A Ricardo le quedó tiempo para preocuparse por la salud de José Luis. Ya he mencionado que sólo me puedo imaginar que pudiera hacerlo porque sus horas eran diferentes a las nuestras y duraban más. Porque cuando en sus investigaciones médicas encontraba algo que le podía ayudar a José Luis, me llamaba y, a paso de polka, me mandaba a conseguir el remedio y dárselo, con dosis y todo.
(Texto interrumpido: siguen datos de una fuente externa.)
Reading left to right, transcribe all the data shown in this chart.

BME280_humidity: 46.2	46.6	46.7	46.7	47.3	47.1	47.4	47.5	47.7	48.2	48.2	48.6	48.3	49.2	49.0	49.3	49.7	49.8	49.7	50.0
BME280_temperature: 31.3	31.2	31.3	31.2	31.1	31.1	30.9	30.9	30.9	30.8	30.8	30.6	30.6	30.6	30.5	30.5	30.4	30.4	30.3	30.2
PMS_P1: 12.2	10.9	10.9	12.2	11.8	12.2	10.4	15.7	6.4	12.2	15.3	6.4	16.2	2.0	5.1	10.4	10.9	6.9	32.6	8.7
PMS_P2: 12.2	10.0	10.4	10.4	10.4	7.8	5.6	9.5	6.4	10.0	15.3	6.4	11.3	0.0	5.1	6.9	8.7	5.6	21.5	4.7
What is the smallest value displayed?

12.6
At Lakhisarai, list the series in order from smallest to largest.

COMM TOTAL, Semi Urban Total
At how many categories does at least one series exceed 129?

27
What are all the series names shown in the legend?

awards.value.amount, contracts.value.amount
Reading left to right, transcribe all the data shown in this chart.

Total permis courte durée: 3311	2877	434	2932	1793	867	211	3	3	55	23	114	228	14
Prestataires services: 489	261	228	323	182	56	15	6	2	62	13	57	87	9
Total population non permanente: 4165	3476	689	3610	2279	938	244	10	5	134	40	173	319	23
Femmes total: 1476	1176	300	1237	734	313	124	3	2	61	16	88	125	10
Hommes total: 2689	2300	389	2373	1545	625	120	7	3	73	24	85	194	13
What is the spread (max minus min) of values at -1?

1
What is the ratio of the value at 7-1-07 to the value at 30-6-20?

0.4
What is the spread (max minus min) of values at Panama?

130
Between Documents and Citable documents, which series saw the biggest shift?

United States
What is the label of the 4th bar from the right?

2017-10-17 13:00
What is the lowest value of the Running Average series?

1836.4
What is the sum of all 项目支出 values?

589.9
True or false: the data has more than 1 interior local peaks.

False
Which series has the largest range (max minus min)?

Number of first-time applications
Y si yo no sabía dónde conseguirlo se encargaba de que lo hiciera a toda costa.

Por último, permítanme compartir con ustedes, queridos amigos de Ricardo, parte del último mensaje escrito que me mandó:

“Querida Techi: El coronavirus se fue, no sus secuelas crónicas y ascendentes. Es cosa de risa la adversidad, así la tomo, así debe tomarse. Mirar la otra cara de la Luna. … y me río porque recuerdo ese cuento maravilloso de Julio Cortázar, “Viaje a la semilla”. Y me vuelvo a reír. Me hizo reflexionar mucho un relato de Flores Magón acerca de la muerte en que invita a dibujarla de manera hedonista y seductora. La muerte no es el final del túnel, no es el límite, es tan solo un umbral para lo que de energía leguemos. Eso pienso y me vuelvo a reír. La versión de Alfredo Torero sobre la muerte preparada lúdicamente por Arguedas en clave andina es bien interesante. Lo que no he podido procesar, porque mi anclaje cultural limeño es muy pegajoso, es pensar en la música o en el baile como lo hacen nuestros afrodescendientes. Hilda se despidió desde antes de partir escuchando y compartiendo “Gracias a la vida”, y así la velamos y así se fue. Cosa de risa la vida, cosa de risa la enfermedad y los achaques, cosa de risa la muerte”.